▶ [TE LEZEN FRAGMENT]:
○ ○ ○ ○
Dit is de legende. Op een goede dag, ergens aan het begin van de jaren negentig, is de Amsterdamse Marokkaan Brahim Bouzgaren op straat bezig zijn auto te repareren als hij wordt aangesproken door een man die zich voorstelt als Martin Eijlers. Hij is directeur van een bescheiden schoonmaakbedrijfje, Eijlers Food Cleaning BV, dat zich specialiseert in schoonmaakwerkzaamheden in voedselbedrijven. Waarom hij Bouzgaren aanspreekt, zo vertelt Eijlers in plat, knauwend Amsterdams, is omdat hij zit te springen om personeel. En aangezien Bouzgaren – redelijk jong, oogt gezond – op een normale werkdag een beetje hobbyistisch zit te sleutelen, moet hij wel oren hebben naar een nuttigere dagbesteding. Bouzgaren kan meteen aan de slag als hij wil.

Bouzgaren neemt de spichtige Eijlers op. Klein hoofd. Enorme neus waaronder een volle snor groeit.

Een directeur die op straat lukraak personeel probeert te werven – Bouzgaren weet niet zo goed wat hij ervan moet denken. Daarnaast: Bouzgaren is absoluut niet werkzoekende, hij is er zo een die in de jaren tachtig in de wao is gedumpt en hij kan nu alle dagen van de week zijn tijd aan geknutsel besteden. Bouzgaren staat op het punt Eijlers vriendelijk te bedanken, als hem plotseling te binnen schiet dat de neef van een goede vriend thuis duimen zit te draaien. Het enige probleem met die jongen is dat hij illegaal in Nederland verblijft. Is dat een onoverkomelijk bezwaar voor Eijlers?

Dat is het begin van Eijlers’ voorspoed, aldus de legende. Eijlers ontdekt de illegalen en de illegalen ontdekken Eijlers. Via Bouzgaren komt Eijlers een onuitputtelijke bron aan arbeidskrachten op het spoor die dolgraag voor hem aan de slag willen, zelfs als de salariëring beduidend ver onder het minimumloon ligt. Net als Bouzgaren zijn deze illegalen afkomstig uit één bepaalde streek uit Marokko: de zuidelijke provincie Ouarzazate. Jonge mannen zijn het, twintigers en dertigers, die eind jaren tachtig en begin jaren negentig op allerlei manieren – met een toeristenvisum, per bootje, in de bagageruimte van een bus – Europa zijn binnengekomen. Ze wonen met tien tot vijftien man in drie- of vierkamerappartementen. In sommige gevallen hebben ze een sofinummer – tot 1991 konden illegalen daar aanspraak op maken –, vaker ‘huren’ ze een sofinummer van vrienden of familieleden. Ze werken hard en lang. Onderbetaling is ze liever dan werkloosheid.
○ ○ ○ ○
▶ [AANGELEVERDE GEGEVENS]:
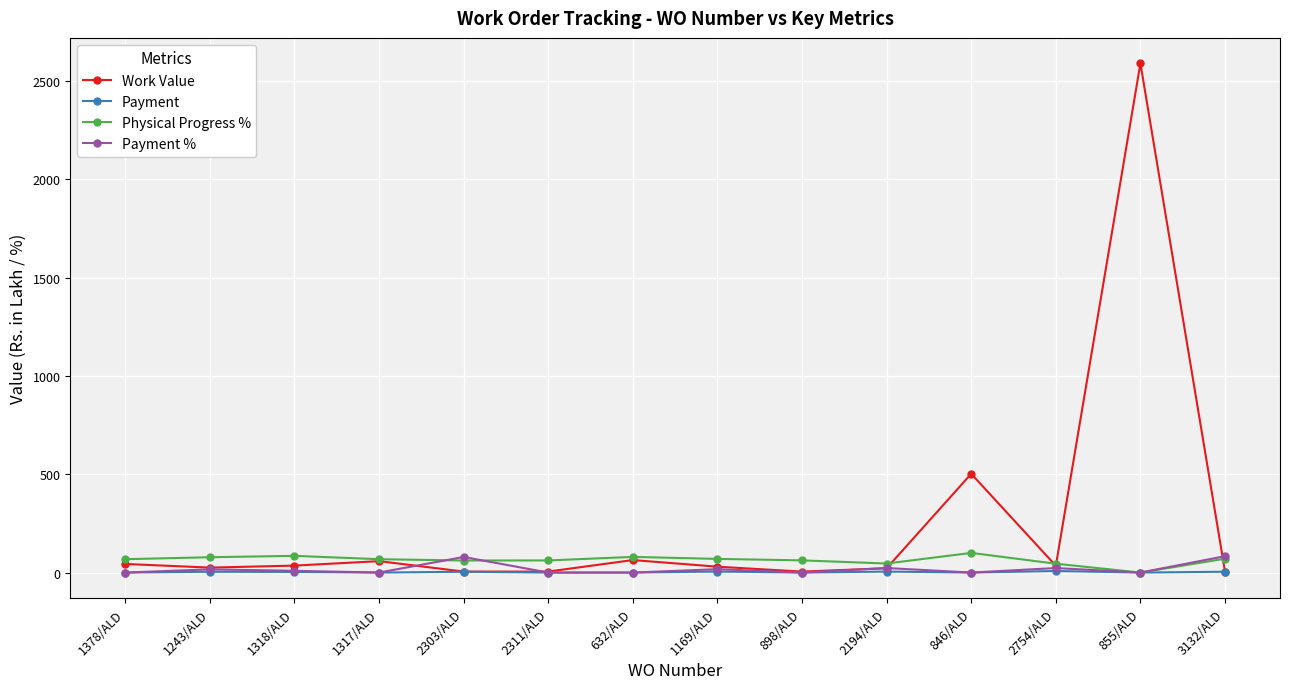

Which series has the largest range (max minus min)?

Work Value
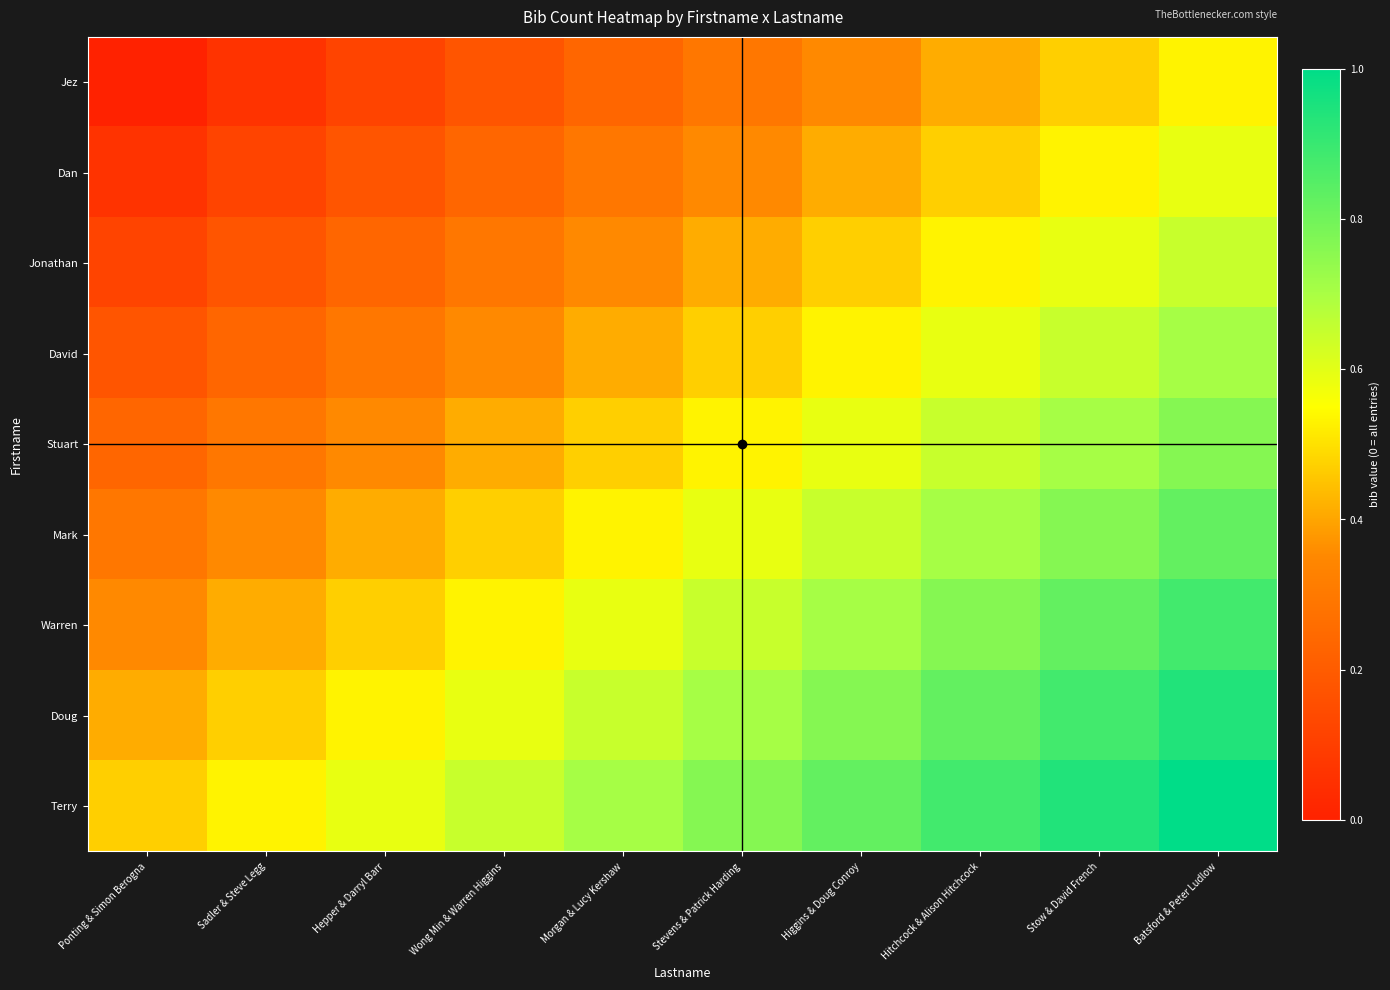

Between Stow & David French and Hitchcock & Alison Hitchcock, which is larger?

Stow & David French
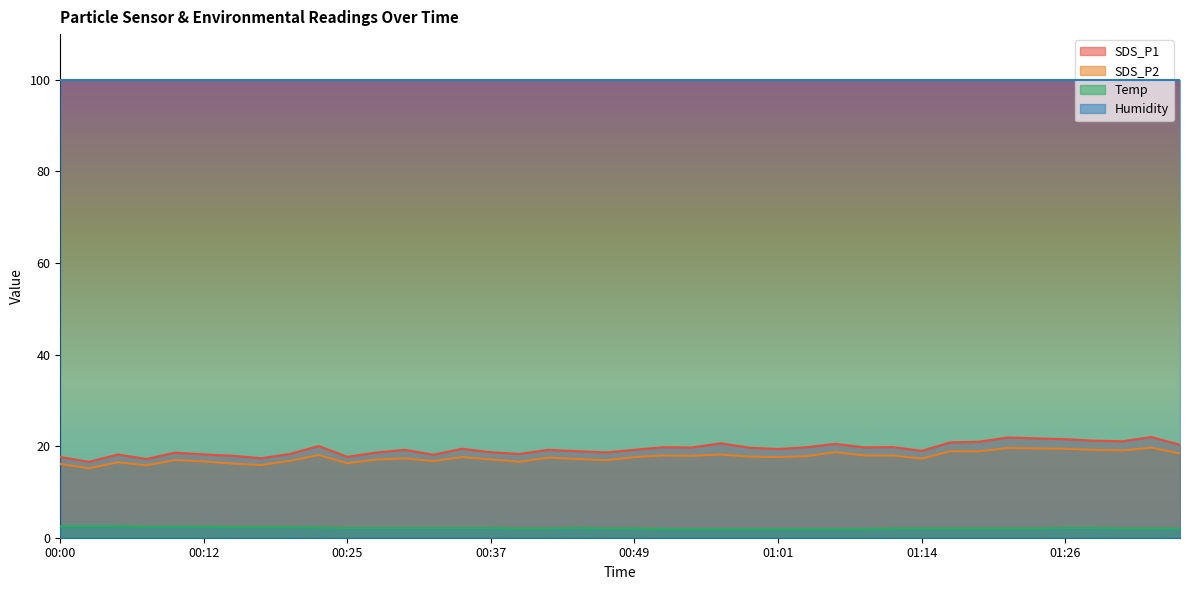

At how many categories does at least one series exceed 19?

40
○ ○ ○ ○
▶ [OPDRACHTEN]:
1: Waarom spreekt Eijlers volgens de tekst over Eijlers Food Cleaning uitgerekend Bouzgaren aan? Leg dit in één tot drie zinnen uit.
2: Hervat de tekst over Eijlers Food Cleaning en schrijf verder vanaf de laatste zin.

▶ [UITKOMSTEN]:
1: Eijlers zit te springen om personeel. Omdat Bouzgaren redelijk jong en gezond oogt en op een normale werkdag aan zijn auto zit te sleutelen, denkt Eijlers dat hij wel oren moet hebben naar een nuttigere dagbesteding.

2:
Enorme rijkdommen worden Eijlers’ deel, vervolgt de legende. Hij schaft een dure, grijs-metallic Mercedes aan. Hij koopt een grote woning. De illegalen maken binnen een paar jaar een vermogend man van Eijlers.

Full disclosure: ik heb ook ooit voor Martin Eijlers gewerkt. Als volstrekt legale ingezetene van Nederland, dat wel. Toen ik nog een middelbare scholier (1995) was had ik in het weekend een aardige bijverdienste als schoonmaker bij Eijlers Food Cleaning BV. Ik kwam met Eijlers in contact via illegale kennissen die al langer voor hem werkten. Hun geboortestreek, Ouarzazate, is ook de mijne.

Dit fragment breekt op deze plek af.